Sauf qu’elles non plus ne disposent pas de la majorité. Les centristes (8,6 %), comme les chrétiens-démocrates, ont beau progresser et les libéraux (5,5 %) rester stables, les conservateurs perdent près de 3,5 points à 19,8 %, réalisant leur plus mauvais score depuis 2002.

« Le pays ne pourra être gouverné »

Dimanche soir, Jimmie Akesson a exhorté le chef de file des conservateurs, Ulf Kristersson, à « assumer ses responsabilités » et entreprendre des négociations avec SD. « On attend de voir s’il tient ses promesses et renverse le gouvernement actuel ou bien s’il compte décevoir ses électeurs et chercher une collaboration avec les sociaux-démocrates », explique Mattias Karlsson, le leader des SD au Parlement.

Le chef de file des conservateurs, Ulf Kristersson, lors de la soirée électorale de son parti Les Modérés, à Stockholm, le 9 septembre. L’extrême droite, selon Mattias Karlsson, ne cherche pas à obtenir de portefeuille ministériel, mais exige « une influence sur plusieurs domaines prioritaires » : l’immigration, avec de nouveaux durcissements des conditions d’accueil ; des investissements conséquents dans l’Etat-providence, « pour réduire les files d’attente dans les hôpitaux et s’assurer que personne ne meurt d’une maladie qui aurait pu être guérie » ; des efforts en faveur des retraités ; et un redéploiement des policiers, « afin de rétablir l’ordre dans le pays ».

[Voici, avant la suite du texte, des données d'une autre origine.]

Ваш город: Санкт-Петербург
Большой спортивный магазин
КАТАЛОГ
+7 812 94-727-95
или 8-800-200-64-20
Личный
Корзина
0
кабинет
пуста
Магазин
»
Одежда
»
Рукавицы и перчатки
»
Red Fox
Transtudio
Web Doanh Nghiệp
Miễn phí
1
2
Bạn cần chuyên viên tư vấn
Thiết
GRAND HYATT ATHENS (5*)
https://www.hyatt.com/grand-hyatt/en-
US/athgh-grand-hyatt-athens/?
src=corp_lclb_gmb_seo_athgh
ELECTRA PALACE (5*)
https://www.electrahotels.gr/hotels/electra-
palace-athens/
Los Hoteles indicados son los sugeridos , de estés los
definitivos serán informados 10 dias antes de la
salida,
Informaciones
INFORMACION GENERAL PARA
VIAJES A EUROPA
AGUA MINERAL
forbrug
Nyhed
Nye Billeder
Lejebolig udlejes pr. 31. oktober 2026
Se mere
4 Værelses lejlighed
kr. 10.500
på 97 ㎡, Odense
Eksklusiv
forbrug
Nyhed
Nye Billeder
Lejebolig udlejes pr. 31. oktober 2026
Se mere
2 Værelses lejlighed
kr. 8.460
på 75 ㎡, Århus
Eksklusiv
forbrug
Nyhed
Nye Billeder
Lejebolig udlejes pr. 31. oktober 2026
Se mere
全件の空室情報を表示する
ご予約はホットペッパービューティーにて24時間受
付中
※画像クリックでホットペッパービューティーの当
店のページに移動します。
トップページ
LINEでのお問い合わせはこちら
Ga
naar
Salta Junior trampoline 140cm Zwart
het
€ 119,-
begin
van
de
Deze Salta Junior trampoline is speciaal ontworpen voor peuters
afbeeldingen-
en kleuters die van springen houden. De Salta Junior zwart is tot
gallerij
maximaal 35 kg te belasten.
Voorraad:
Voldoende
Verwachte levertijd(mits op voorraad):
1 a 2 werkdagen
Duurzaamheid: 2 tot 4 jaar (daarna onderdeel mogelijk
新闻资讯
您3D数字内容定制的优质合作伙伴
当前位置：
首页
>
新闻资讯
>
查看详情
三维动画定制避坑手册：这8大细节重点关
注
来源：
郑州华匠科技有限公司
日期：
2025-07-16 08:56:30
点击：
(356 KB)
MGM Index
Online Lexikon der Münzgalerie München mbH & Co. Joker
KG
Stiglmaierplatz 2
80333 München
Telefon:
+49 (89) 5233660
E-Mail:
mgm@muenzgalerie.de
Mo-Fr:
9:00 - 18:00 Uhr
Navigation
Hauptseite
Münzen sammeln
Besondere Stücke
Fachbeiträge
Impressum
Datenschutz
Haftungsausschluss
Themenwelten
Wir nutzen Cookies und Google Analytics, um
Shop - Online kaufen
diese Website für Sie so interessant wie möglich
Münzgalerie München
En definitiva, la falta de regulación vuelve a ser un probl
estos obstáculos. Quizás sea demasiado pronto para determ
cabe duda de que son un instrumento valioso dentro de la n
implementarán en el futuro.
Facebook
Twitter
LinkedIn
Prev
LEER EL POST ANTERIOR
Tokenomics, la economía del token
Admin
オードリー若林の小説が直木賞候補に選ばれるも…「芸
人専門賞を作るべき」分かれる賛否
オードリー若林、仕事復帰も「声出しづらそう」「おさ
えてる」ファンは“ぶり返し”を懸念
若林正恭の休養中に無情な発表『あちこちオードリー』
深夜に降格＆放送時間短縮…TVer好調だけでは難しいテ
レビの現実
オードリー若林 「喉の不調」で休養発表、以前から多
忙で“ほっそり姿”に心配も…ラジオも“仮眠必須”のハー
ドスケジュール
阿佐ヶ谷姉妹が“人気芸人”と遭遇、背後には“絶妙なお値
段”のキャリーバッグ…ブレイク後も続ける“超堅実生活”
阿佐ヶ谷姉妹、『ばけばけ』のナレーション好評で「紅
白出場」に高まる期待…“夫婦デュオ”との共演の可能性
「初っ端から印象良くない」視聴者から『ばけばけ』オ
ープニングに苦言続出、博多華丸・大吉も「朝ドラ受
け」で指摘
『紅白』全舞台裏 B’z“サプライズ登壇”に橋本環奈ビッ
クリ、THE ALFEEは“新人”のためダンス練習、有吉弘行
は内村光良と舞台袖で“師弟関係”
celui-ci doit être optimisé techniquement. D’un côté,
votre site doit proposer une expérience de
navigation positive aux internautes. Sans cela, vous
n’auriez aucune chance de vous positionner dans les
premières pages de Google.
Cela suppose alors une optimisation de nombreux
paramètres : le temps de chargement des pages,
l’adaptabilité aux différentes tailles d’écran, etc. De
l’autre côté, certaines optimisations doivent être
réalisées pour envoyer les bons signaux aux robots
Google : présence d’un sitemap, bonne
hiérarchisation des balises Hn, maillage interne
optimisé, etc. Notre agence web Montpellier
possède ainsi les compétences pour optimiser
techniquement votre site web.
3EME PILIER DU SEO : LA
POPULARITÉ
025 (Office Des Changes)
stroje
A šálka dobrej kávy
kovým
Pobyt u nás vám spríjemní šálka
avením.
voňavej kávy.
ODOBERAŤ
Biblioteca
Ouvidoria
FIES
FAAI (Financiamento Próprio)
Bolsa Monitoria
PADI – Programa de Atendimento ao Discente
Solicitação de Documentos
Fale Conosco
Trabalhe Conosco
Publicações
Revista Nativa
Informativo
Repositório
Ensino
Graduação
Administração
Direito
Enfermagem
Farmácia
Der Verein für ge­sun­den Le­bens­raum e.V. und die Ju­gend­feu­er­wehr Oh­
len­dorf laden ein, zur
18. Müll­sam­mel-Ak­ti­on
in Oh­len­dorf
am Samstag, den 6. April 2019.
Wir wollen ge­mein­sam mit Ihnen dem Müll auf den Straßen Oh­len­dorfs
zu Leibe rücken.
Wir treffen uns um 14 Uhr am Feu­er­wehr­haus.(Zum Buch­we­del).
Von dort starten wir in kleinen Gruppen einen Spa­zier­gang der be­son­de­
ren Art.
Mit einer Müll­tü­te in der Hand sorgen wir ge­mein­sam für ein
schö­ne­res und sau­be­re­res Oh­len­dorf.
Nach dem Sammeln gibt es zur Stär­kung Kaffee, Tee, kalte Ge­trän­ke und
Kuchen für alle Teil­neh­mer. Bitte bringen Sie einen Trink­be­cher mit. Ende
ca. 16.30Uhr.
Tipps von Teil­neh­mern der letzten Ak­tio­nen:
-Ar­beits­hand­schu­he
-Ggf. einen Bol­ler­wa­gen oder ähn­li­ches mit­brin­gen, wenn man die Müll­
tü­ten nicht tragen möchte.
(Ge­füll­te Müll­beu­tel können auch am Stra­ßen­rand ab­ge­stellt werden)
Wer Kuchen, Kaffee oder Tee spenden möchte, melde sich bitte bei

Les SD seraient même prêts à soutenir un gouvernement composé des quatre partis de l’Alliance, à condition que les libéraux et les centristes « n’exercent pas d’influence » sur les priorités listées par le parti, assure Mattias Karlsson. Mais dimanche soir, les leaders centristes et libéraux ont rappelé qu’ils refuseraient de siéger au sein d’un gouvernement dépendant des SD, préférant s’appuyer sur le soutien des sociaux-démocrates.

« Si tous les partis tiennent leur promesse, le pays ne pourra être gouverné », constate le quotidien Dagens Nyheter, qui envisage un avenir fait de « crises gouvernementales et de nouvelles élections ». A moins, remarque le journal, que « la politique des blocs implose réellement et que la Suède se retrouve pour la première fois avec un gouvernement ayant le centre pour pivot ». Une alternative uniquement envisageable au terme de longues négociations.